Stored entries

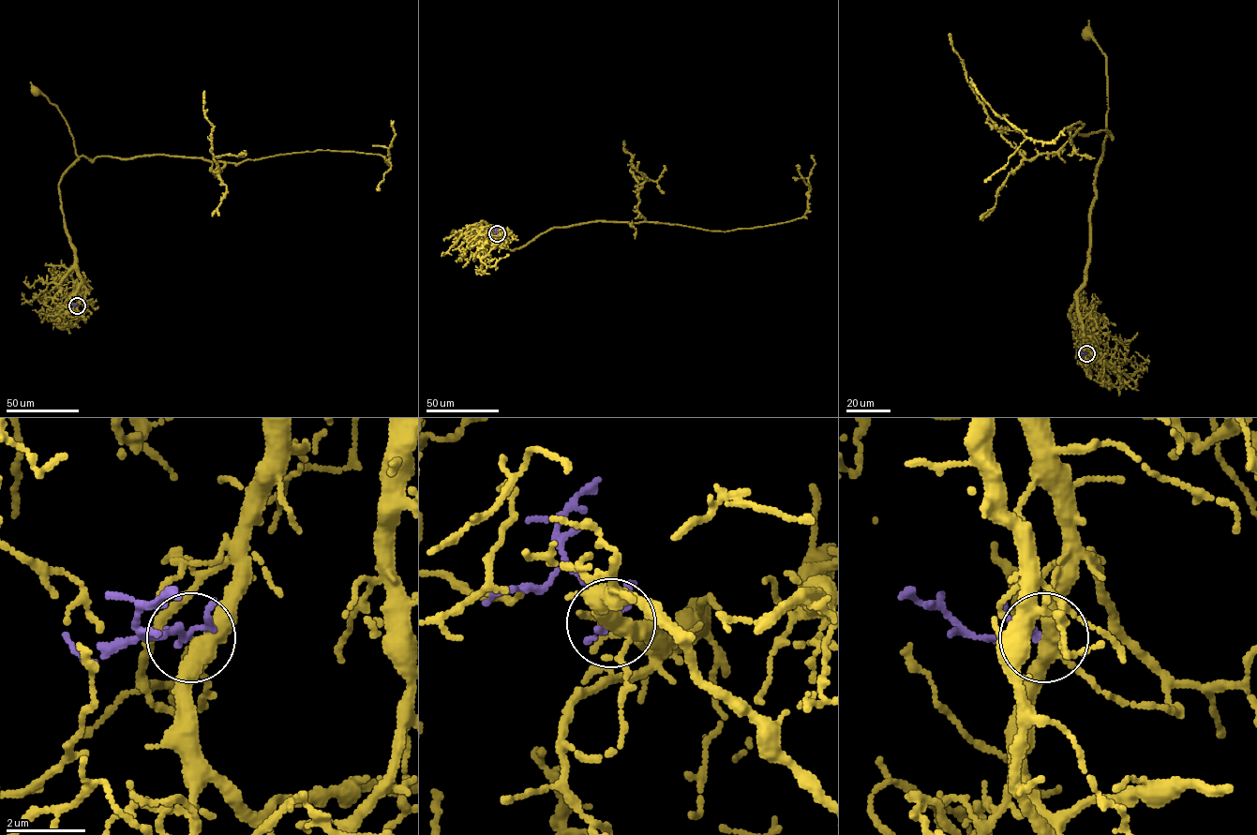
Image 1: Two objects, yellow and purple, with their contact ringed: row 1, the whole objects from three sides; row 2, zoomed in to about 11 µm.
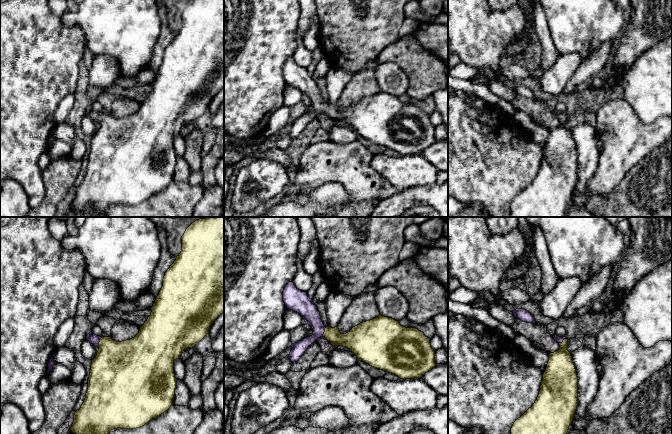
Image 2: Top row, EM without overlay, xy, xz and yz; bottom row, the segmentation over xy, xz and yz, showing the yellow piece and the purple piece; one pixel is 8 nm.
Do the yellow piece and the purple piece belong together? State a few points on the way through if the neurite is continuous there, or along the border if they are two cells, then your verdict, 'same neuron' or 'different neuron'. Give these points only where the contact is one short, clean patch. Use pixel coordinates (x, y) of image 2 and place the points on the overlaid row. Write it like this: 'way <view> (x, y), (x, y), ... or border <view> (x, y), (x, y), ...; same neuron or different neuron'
way xz (354, 340), (340, 340), (324, 332), (317, 325), (306, 307); same neuron

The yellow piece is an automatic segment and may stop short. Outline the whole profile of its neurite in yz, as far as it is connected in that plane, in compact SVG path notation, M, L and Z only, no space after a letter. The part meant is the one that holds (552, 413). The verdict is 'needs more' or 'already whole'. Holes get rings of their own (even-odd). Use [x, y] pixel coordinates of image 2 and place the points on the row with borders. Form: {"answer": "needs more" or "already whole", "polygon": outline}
{"answer": "needs more", "polygon": "M555 335L559 350L549 354L549 361L540 386L537 400L512 428L511 434L567 434L578 405L578 377L571 353L567 350L568 339Z"}

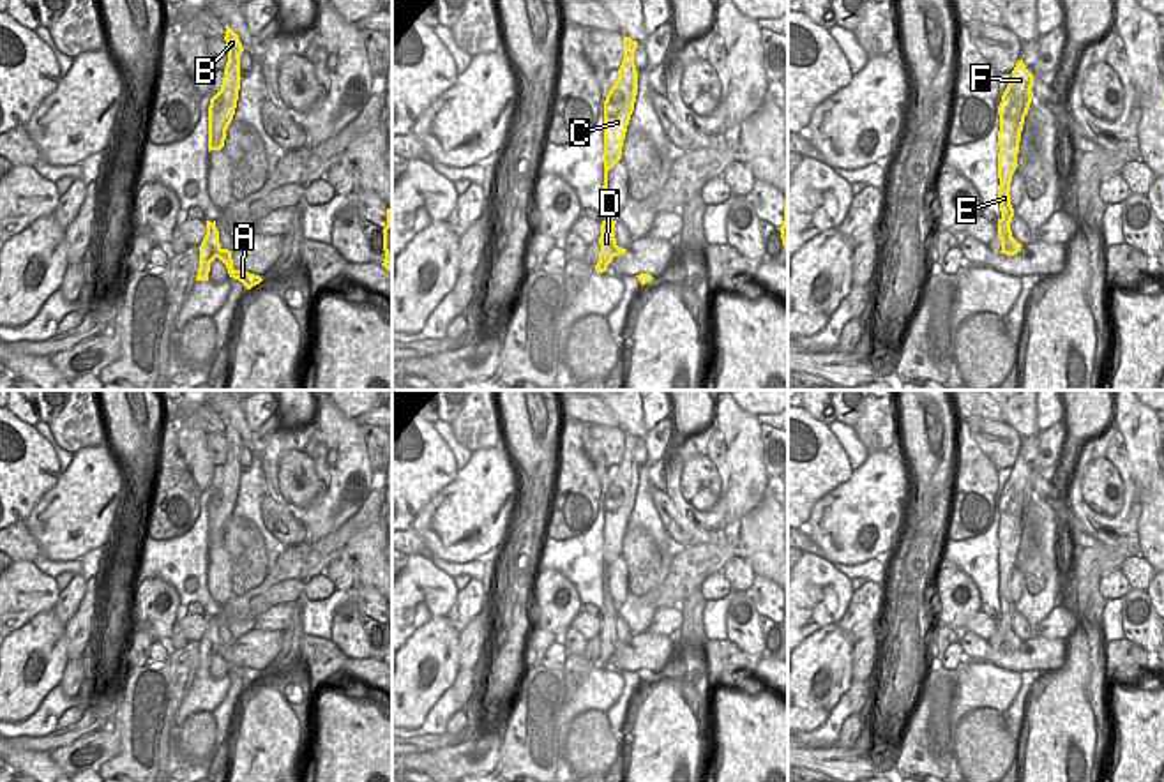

◆ **Task details**:
Return all the data exactly, and keep the pictures out.

◆ **Exercise result**:
Image 1: Two objects, yellow and purple, with their contact ringed: row 1, the whole objects from three sides; row 2, zoomed in to about 11 µm.
Image 2: Top row, EM without overlay, xy, xz and yz; bottom row, the segmentation over xy, xz and yz, showing the yellow piece and the purple piece; one pixel is 8 nm.
Do the yellow piece and the purple piece belong together? State a few points on the way through if the neurite is continuous there, or along the border if they are two cells, then your verdict, 'same neuron' or 'different neuron'. Give these points only where the contact is one short, clean patch. Use pixel coordinates (x, y) of image 2 and place the points on the overlaid row. Write it like this: 'way <view> (x, y), (x, y), ... or border <view> (x, y), (x, y), ...; same neuron or different neuron'
way xz (354, 340), (340, 340), (324, 332), (317, 325), (306, 307); same neuron

The yellow piece is an automatic segment and may stop short. Outline the whole profile of its neurite in yz, as far as it is connected in that plane, in compact SVG path notation, M, L and Z only, no space after a letter. The part meant is the one that holds (552, 413). The verdict is 'needs more' or 'already whole'. Holes get rings of their own (even-odd). Use [x, y] pixel coordinates of image 2 and place the points on the row with borders. Form: {"answer": "needs more" or "already whole", "polygon": outline}
{"answer": "needs more", "polygon": "M555 335L559 350L549 354L549 361L540 386L537 400L512 428L511 434L567 434L578 405L578 377L571 353L567 350L568 339Z"}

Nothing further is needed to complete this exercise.